Ein 22-Jähriger aus Tutzing muss ins Jugendgefängnis - er hat mit Drogen gehandelt.  

Aus dem Gerichtssaal

Aller schlechten Dinge sind fünf: Tutzinger muss in Haft

Das Starnberger Schöffengericht verurteilt einen 22-Jährigen wegen erneuten Drogendelikts. Er muss eine sechsmonatige Jugendstrafe absitzen.

Tutzing – Nach vier Drogenprozessen war für einen jungen Tutzinger Schluss mit der Milde der Richter. Vor dem Starnberger Schöffengericht wurde es für den 22-Jährigen richtig ernst: Wegen unerlaubtem Erwerb von Betäubungsmitteln verurteilte ihn Jugendrichter Ralf Jehle zu einer sechsmonatigen Jugendstrafe – diesmal ohne Bewährung.
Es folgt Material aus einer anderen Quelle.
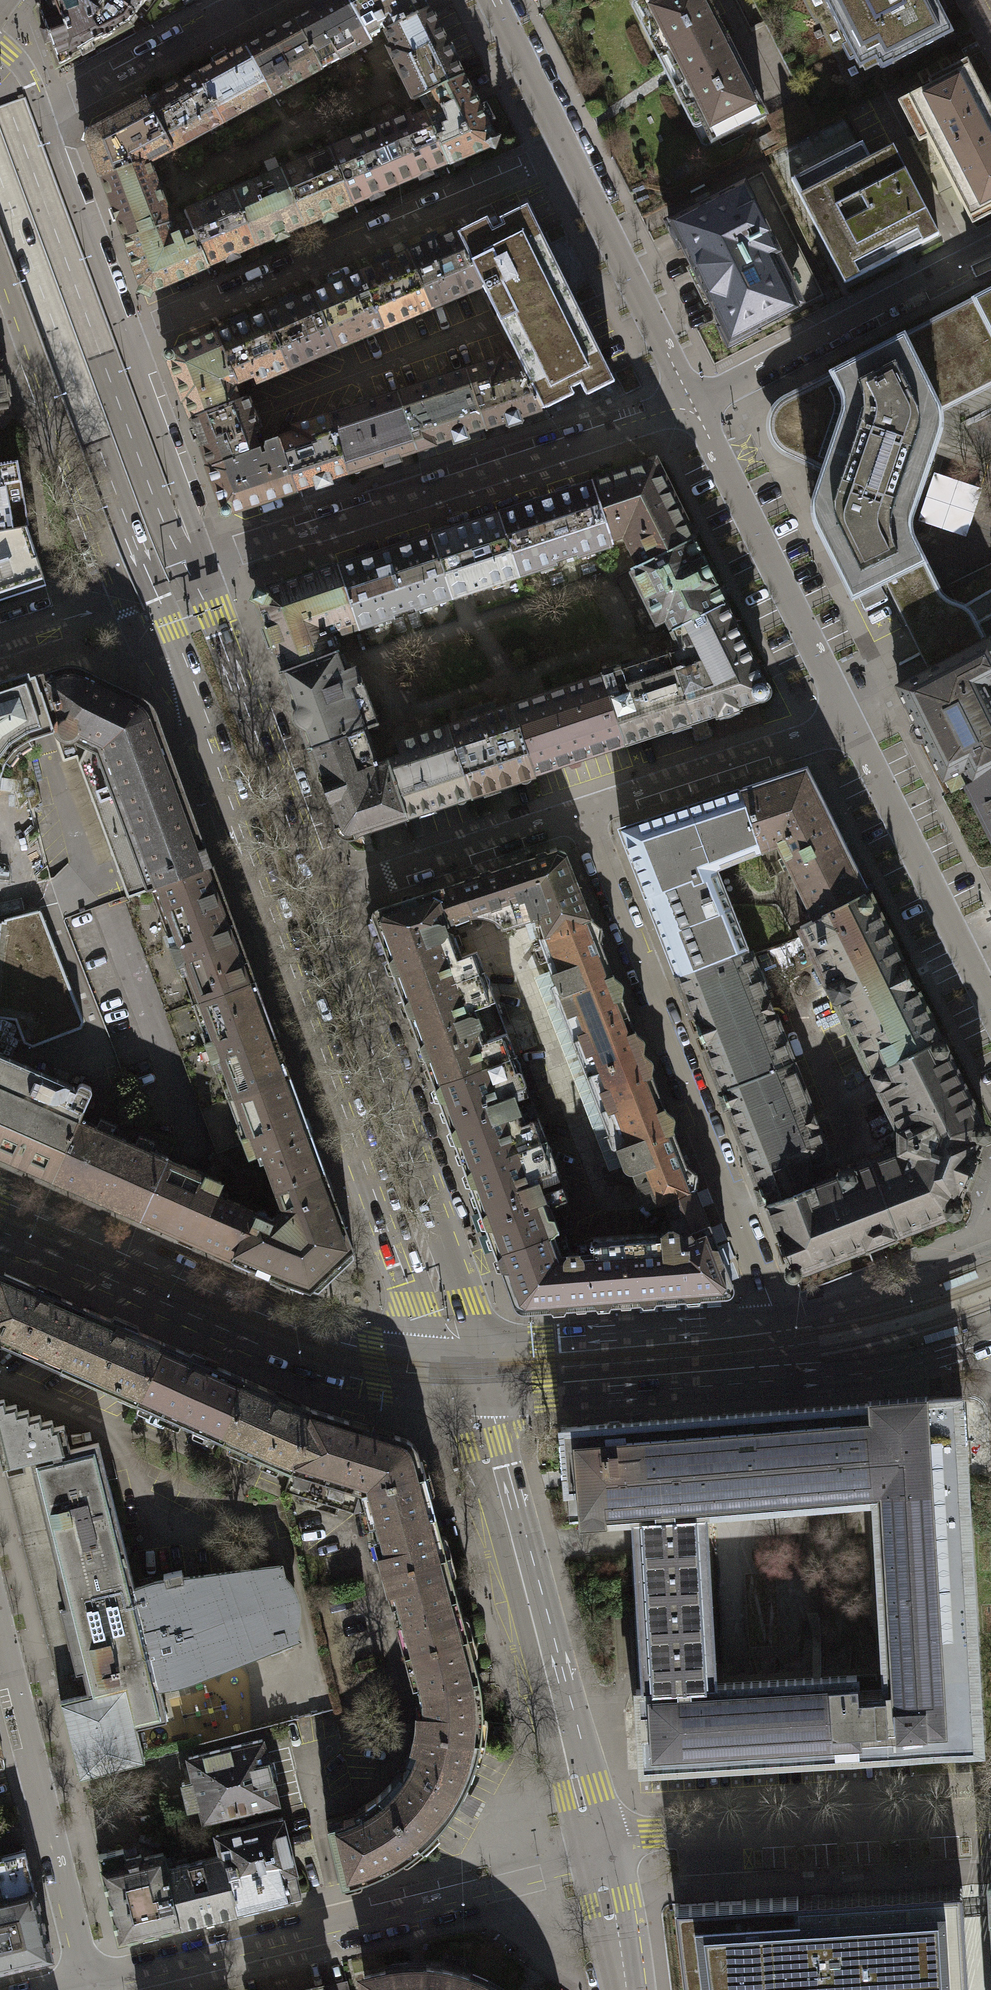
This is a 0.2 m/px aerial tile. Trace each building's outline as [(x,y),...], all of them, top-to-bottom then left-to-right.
[(135,15),(118,2),(119,0),(42,0),(38,5),(39,9),(46,30),(41,32),(45,44),(51,42),(59,65),(70,59),(68,56),(102,38),(103,41),(108,38),(107,35),(128,24),(135,15)] [(139,294),(492,142),(421,0),(327,0),(80,134),(139,294)] [(135,15),(146,0),(119,0),(118,2),(135,15)] [(707,0),(629,0),(626,1),(700,145),(764,113),(707,0)] [(940,0),(818,0),(859,82),(957,33),(940,0)] [(967,60),(928,80),(930,85),(898,102),(919,142),(928,138),(972,224),(990,214),(990,106),(967,60)] [(939,235),(893,146),(870,157),(863,143),(790,180),(844,284),(939,235)] [(823,295),(762,173),(668,221),(729,343),(823,295)] [(453,234),(478,285),(516,360),(542,407),(570,394),(567,388),(576,383),(582,395),(610,381),(523,206),(495,220),(499,226),(488,230),(483,218),(453,234)] [(212,333),(232,383),(250,375),(252,381),(478,285),(453,234),(451,231),(212,333)] [(833,372),(835,378),(782,402),(775,410),(771,421),(773,434),(783,445),(794,453),(825,465),(815,495),(813,507),(817,520),(851,591),(883,582),(915,646),(924,662),(928,670),(982,642),(979,635),(970,615),(966,610),(958,607),(945,601),(938,595),(909,530),(908,514),(936,432),(938,421),(936,409),(990,382),(990,291),(833,372)] [(186,418),(235,399),(229,384),(232,383),(212,333),(163,353),(186,418)] [(242,396),(235,399),(186,418),(221,512),(293,490),(292,488),(312,482),(313,487),(326,483),(325,479),(380,462),(381,466),(392,462),(396,461),(394,456),(449,439),(450,442),(463,438),(461,434),(502,421),(504,426),(517,422),(516,417),(537,410),(542,407),(516,360),(498,366),(495,359),(372,400),(290,427),(291,432),(254,445),(249,431),(255,429),(242,396)] [(4,426),(9,418),(0,362),(0,426),(4,426)] [(17,461),(0,464),(0,530),(26,526),(28,525),(17,461)] [(250,591),(278,669),(333,649),(326,630),(336,627),(338,632),(459,593),(609,544),(608,539),(619,535),(634,564),(625,568),(653,623),(662,618),(677,648),(599,673),(621,743),(767,696),(651,461),(438,530),(250,591)] [(43,577),(26,526),(0,530),(0,592),(43,577)] [(898,684),(917,725),(912,728),(916,737),(922,737),(952,795),(965,783),(990,770),(990,638),(982,642),(928,670),(898,684)] [(282,678),(307,746),(361,728),(336,657),(333,649),(278,669),(282,678)] [(35,675),(53,732),(63,761),(76,757),(118,869),(128,896),(212,864),(202,837),(155,716),(150,709),(145,704),(140,701),(85,671),(77,667),(69,664),(62,665),(35,675)] [(1,762),(13,749),(28,740),(44,735),(53,732),(35,675),(30,677),(28,671),(25,672),(0,680),(0,766),(1,762)] [(621,743),(599,673),(518,700),(508,703),(530,773),(549,767),(621,743)] [(369,749),(361,728),(307,746),(339,835),(530,773),(508,703),(392,741),(396,753),(373,760),(369,749)] [(786,1271),(951,1208),(966,1169),(980,1130),(801,769),(617,828),(754,1186),(786,1271)] [(990,834),(990,770),(965,783),(990,834)] [(723,1292),(726,1289),(729,1286),(686,1176),(559,847),(366,910),(513,1309),(606,1302),(723,1292)] [(212,864),(128,896),(167,1011),(251,981),(212,864)] [(0,925),(0,1020),(15,1023),(24,1048),(34,1051),(85,1031),(40,910),(1,919),(0,925)] [(201,1105),(285,1076),(251,981),(167,1011),(201,1105)] [(0,1057),(0,1148),(40,1166),(39,1170),(54,1176),(79,1120),(83,1111),(70,1100),(73,1084),(0,1057)] [(285,1076),(201,1105),(220,1152),(243,1144),(248,1155),(259,1151),(275,1189),(322,1174),(285,1076)] [(167,1158),(79,1120),(54,1176),(53,1179),(141,1218),(167,1158)] [(167,1158),(141,1218),(148,1221),(232,1258),(254,1210),(216,1193),(221,1181),(174,1161),(167,1158)] [(322,1174),(275,1189),(282,1209),(273,1218),(254,1210),(232,1258),(308,1289),(353,1246),(322,1174)] [(86,1308),(0,1271),(0,1342),(60,1368),(86,1308)] [(136,1401),(162,1341),(86,1308),(60,1368),(136,1401)] [(233,1404),(244,1378),(162,1341),(136,1401),(222,1440),(237,1407),(233,1404)] [(237,1407),(222,1440),(291,1471),(312,1408),(244,1378),(233,1404),(237,1407)] [(962,1396),(868,1403),(873,1499),(885,1689),(889,1753),(983,1748),(965,1452),(962,1396)] [(2,1467),(68,1451),(64,1425),(54,1428),(52,1420),(42,1422),(40,1415),(30,1417),(28,1410),(18,1412),(16,1404),(6,1407),(4,1399),(0,1399),(0,1457),(2,1467)] [(873,1499),(868,1403),(644,1421),(560,1427),(564,1479),(565,1490),(578,1489),(580,1523),(631,1519),(707,1512),(873,1499)] [(361,1491),(424,1475),(418,1450),(415,1445),(411,1441),(406,1438),(395,1434),(312,1408),(291,1471),(284,1492),(354,1514),(361,1491)] [(68,1451),(2,1467),(79,1776),(144,1759),(136,1726),(166,1719),(160,1692),(159,1685),(168,1684),(181,1681),(297,1637),(294,1625),(297,1611),(295,1597),(290,1586),(282,1577),(280,1565),(183,1577),(164,1579),(153,1581),(140,1586),(134,1587),(98,1443),(68,1451)] [(383,1572),(446,1556),(424,1475),(361,1491),(369,1524),(383,1572)] [(708,1530),(707,1512),(631,1519),(632,1537),(641,1688),(636,1688),(638,1726),(640,1768),(877,1754),(889,1753),(885,1689),(857,1691),(857,1675),(718,1683),(708,1530)] [(404,1653),(467,1636),(446,1556),(383,1572),(404,1653)] [(415,1729),(480,1739),(482,1722),(482,1700),(478,1679),(467,1636),(404,1653),(414,1685),(416,1700),(417,1715),(415,1729)] [(378,1796),(420,1846),(436,1830),(444,1820),(450,1812),(454,1806),(460,1797),(464,1789),(469,1779),(472,1769),(476,1757),(480,1739),(415,1729),(412,1745),(406,1759),(399,1773),(389,1785),(378,1796)] [(262,1738),(188,1757),(194,1780),(182,1783),(188,1809),(200,1806),(203,1819),(277,1800),(262,1738)] [(420,1846),(378,1796),(366,1805),(354,1811),(341,1817),(327,1820),(342,1884),(367,1877),(381,1871),(393,1865),(407,1856),(420,1846)] [(223,1854),(236,1910),(300,1894),(281,1817),(216,1834),(221,1855),(223,1854)] [(123,1848),(98,1854),(119,1939),(179,1924),(165,1868),(167,1868),(163,1852),(142,1857),(141,1853),(126,1857),(123,1848)] [(28,1882),(20,1850),(0,1855),(0,1967),(47,1954),(28,1882)] [(165,1868),(179,1924),(236,1910),(223,1854),(221,1855),(167,1868),(165,1868)] [(963,1884),(754,1896),(701,1899),(674,1901),(685,1989),(969,1989),(963,1884)] [(466,1975),(450,1971),(432,1968),(414,1967),(405,1968),(392,1969),(364,1976),(367,1989),(461,1989),(466,1975)] [(485,1984),(466,1975),(461,1989),(495,1989),(485,1984)]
Der in der Gastronomie tätige Tutzinger ist kein unbeschriebenes Blatt. Sein Registerauszug zählt vier Voreintragungen aus den Jahren 2013 bis 2016 – allesamt wegen Betäubungsmitteldelikten. Bisher war der heute 22-Jährige mit Warnschüssen davongekommen, die Jugendhaftanstalt lernte er allerdings bereits kennen. „Das Absitzen, nachdem er die Auflagen nicht erfüllt hatte, war ein einschneidendes Erlebnis“, ließ sein Rechtsanwalt durchblicken.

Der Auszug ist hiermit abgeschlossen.